I have a Winchester 9422 that my parents gave me for Christmas when I was 12 in 1976. I have always taken very good care of it; the rifle was in mint condition. Well right before the flood of '97 here in Fargo the gun was being stored at my mothers in a closet and they decided to remodel that room and everything got moved out into their shed. Well, you guessed it......when my stepfather was cleaning out the flooded items in the shed he found my .22 in the soft case. Their insurance company reimbursed me for the guns value at the time and let me keep the gun. I had it torn down and gone through and a new finish put on it. Honestly the gun looks and shoots great but I think mine was found much sooner than yours.

Also my father-in-law had a very rusty old Stevens shotgun he was going to throw away because it was so rusty he couldn't even pump it. It had sat in the corner of the Quonset for around 40 years. I told him I would take it home and see what I could do. I soaked it in wd-40 for quite a few days and finally got the action working smooth and then took steel wool and rubbed the rust off of it. Their was also chunks of wood missing from the bottom of the forearm so I straightened out with cutting a little off and then also using wood putty. Then gave it a camo paint job with a flat clear coat. A few months later gave it back to my father-in-law, he was quite shocked he didn't think I wood get anywhere with it. Now it sits in his gun cabinet and the best part is, the shotgun was originally his fathers.

I think you should tear it down and go through all the parts or have it done and then scrub the rust off the outside and paint it. You'll always then have a pinker that you won't mind if it gets scratched.

Good luck with yours


----------



## Sasha and Abby (May 11, 2004)

Take a screwdriver with a long round stick. Use the round part to pressure the rust off of the gun. Do not use steel wool or any kind of scraping as the will mar the metal. The round screwdriver will take most of it off. Then finish up with elbow grease and oil.

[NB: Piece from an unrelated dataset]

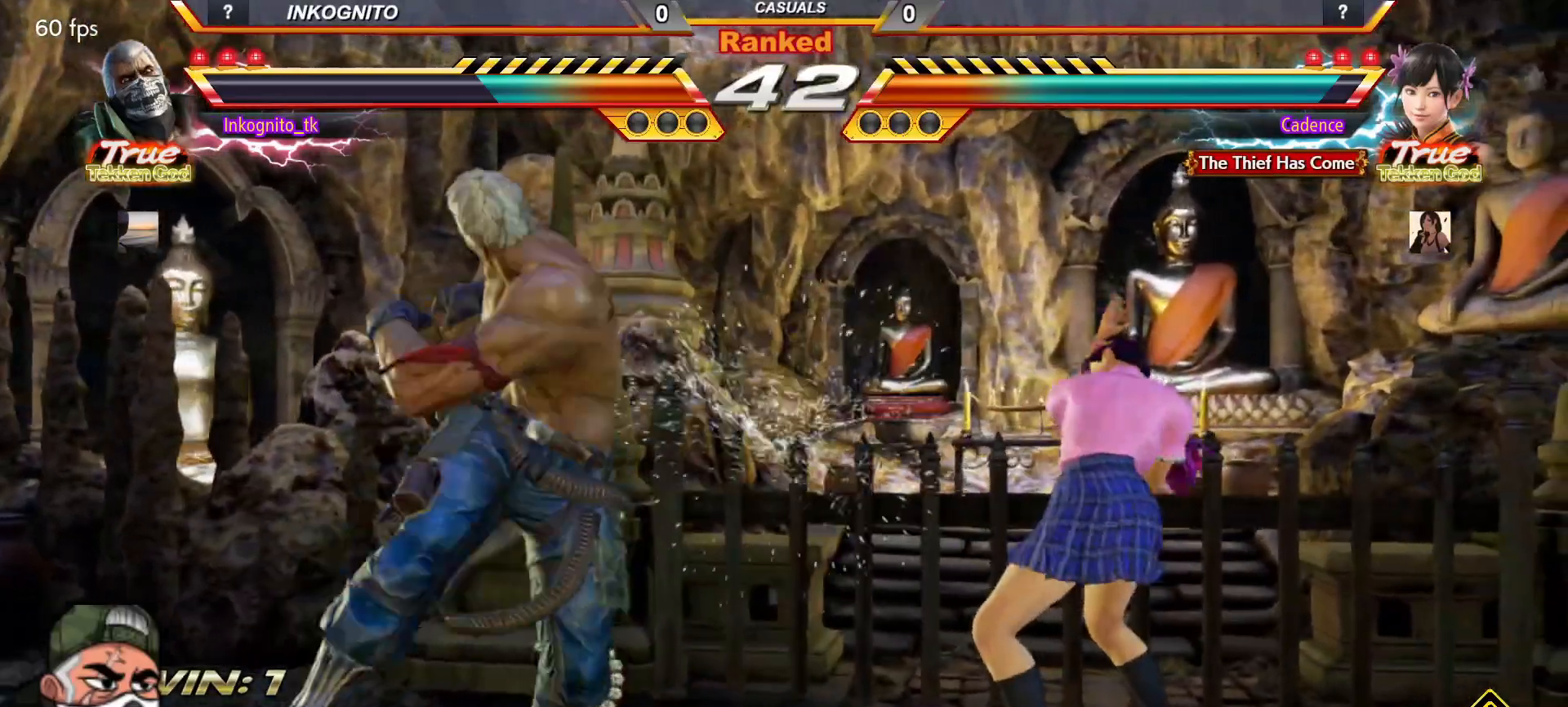
{"buttons": ["CROSS", "CIRCLE"], "left_stick": "left", "events": [[133, "left_stick", "left"], [200, "left_stick", "center"], [250, "left_stick", "left"]]}
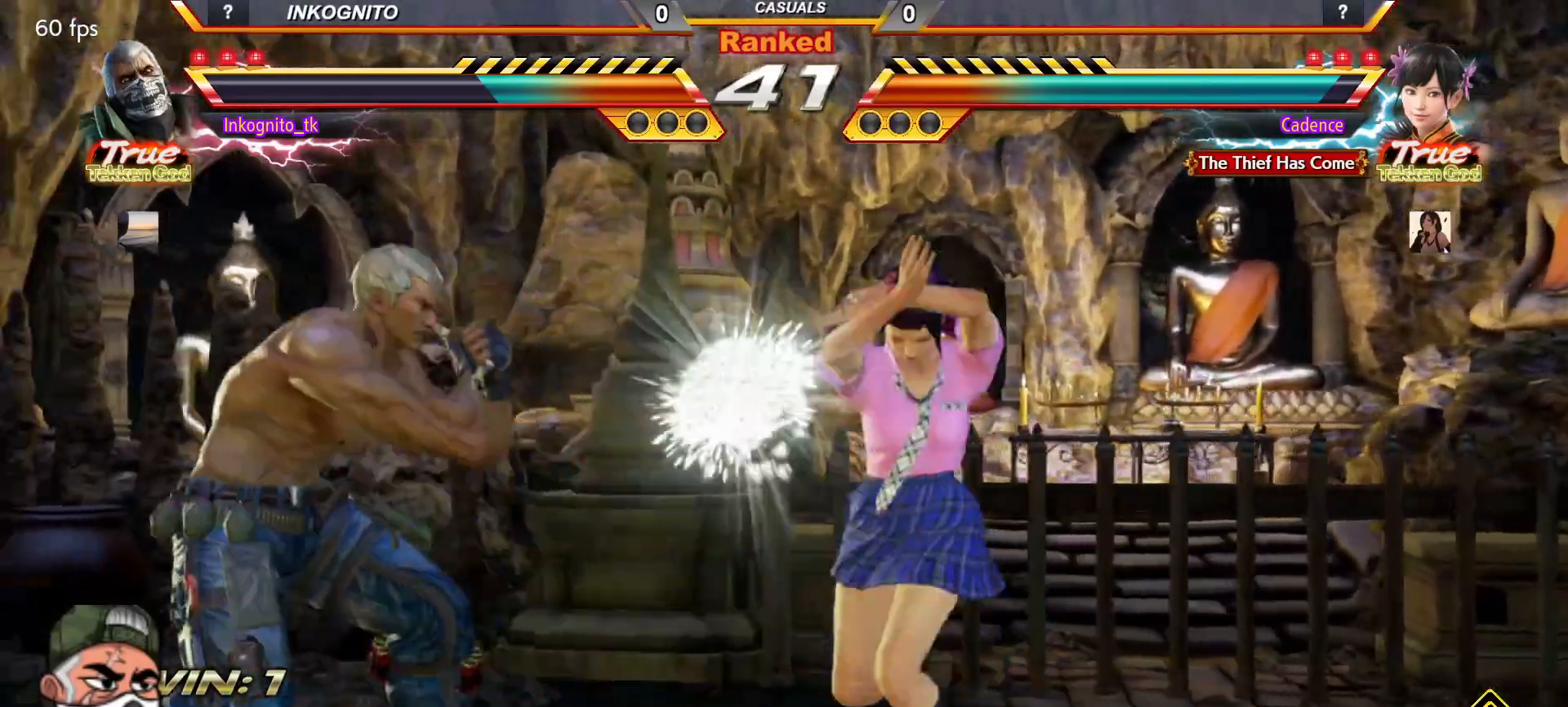
{"buttons": ["CROSS", "CIRCLE"], "left_stick": "left", "events": [[167, "left_stick", "center"], [300, "left_stick", "left"], [367, "left_stick", "center"], [417, "left_stick", "left"]]}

As said before, clean the gun thoroughly before you shoot it.


----------



## ac700wildcat (Oct 30, 2006)

This isn't just surface rust. Its into the metal by the looks of it. I was kinda thinking of maybe a heavy barrel and maybe a few other mods??

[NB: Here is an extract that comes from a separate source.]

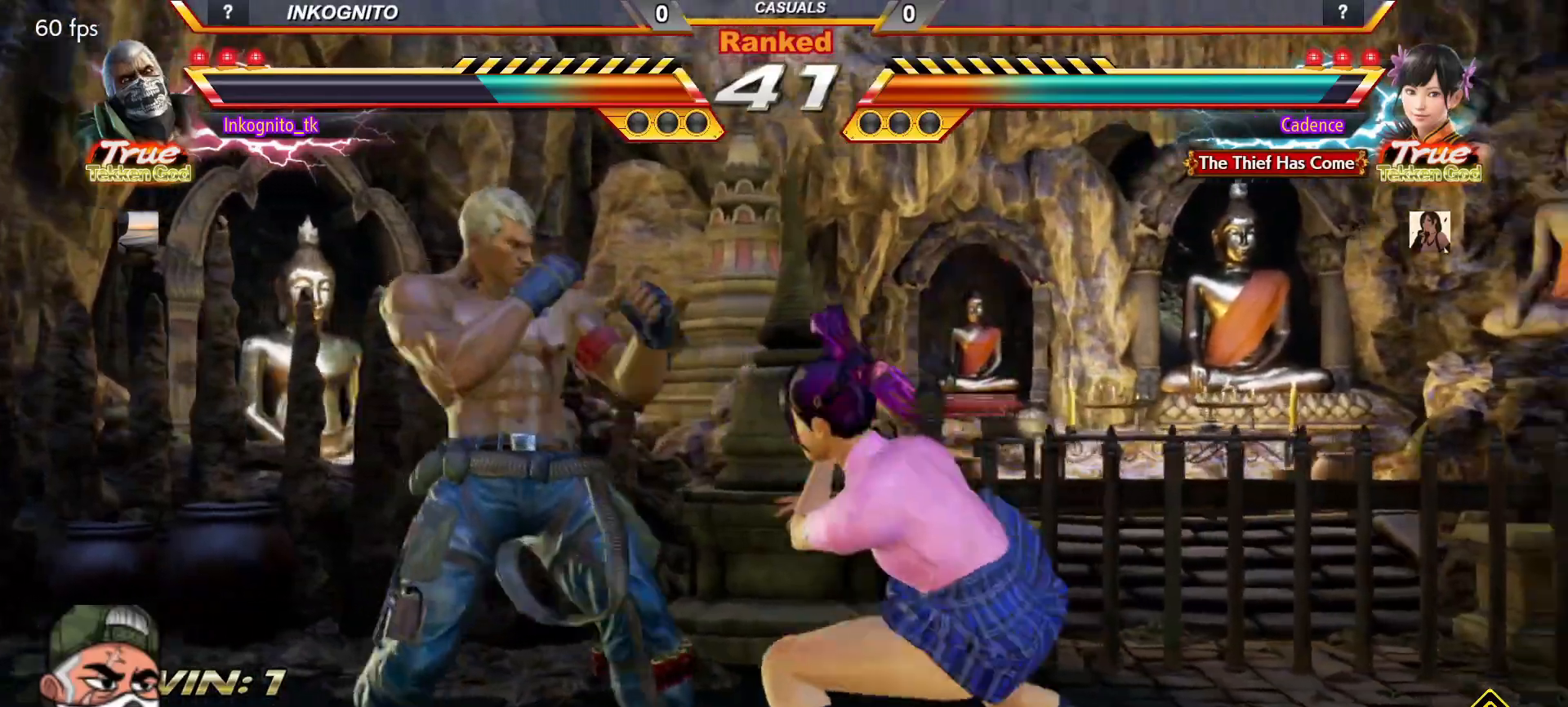
{"buttons": ["CIRCLE"], "left_stick": "right", "events": [[200, "left_stick", "center"], [250, "left_stick", "left"], [417, "CIRCLE", "up"], [417, "CROSS", "up"], [467, "CIRCLE", "down"], [467, "left_stick", "right"]]}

Do they make anything for this savage like that?


----------



## Invector (Jan 13, 2006)

I have had good luck with blue/rust remover. Though I used it on a stainless steel barrel. I also used it on one old winchester of mine that had some rust comming. I had to reblue the barrel when done. Turned out really nice. Can hardly tell. I also just picked up some gun rust remover that is suppost to remove rust but not harm the blueing. If anything else fails, take it to a gun smith. He should know someone who works on guns and can strip the rust off and not harm the rest of the gun.


----------



## ac700wildcat (Oct 30, 2006)

Anything else???


----------



## badlander (Dec 15, 2006)

Take some 0000 steel wool and put some Break free or some other type of lube that you have on it and rub it. You will not take the bluing off just the rust. I use it all the time after I blue something to give it a shiney finish. Hope this helps


----------



## ac700wildcat (Oct 30, 2006)

Tried the steel wool thing and it took the rust off pretty well but i guess PB Blaster has something in it that Break Free doesn't cuz it took off the blueing. No biggie tho I decided to just paint the gun. I was wrong about the inside of the barrel tho it was full of rust so i plugged one end and filled it with pb blaster and then ran the brush through it a few times and it knocked most of the rust out but it looks like it went into the metal so I'm thinking the barrel is shot. Anywhere i can get a new one guys? It actually not a Savage its a Stevens model 62, same thing tho I believe. Should I find a stock barrel or is it worth it?


----------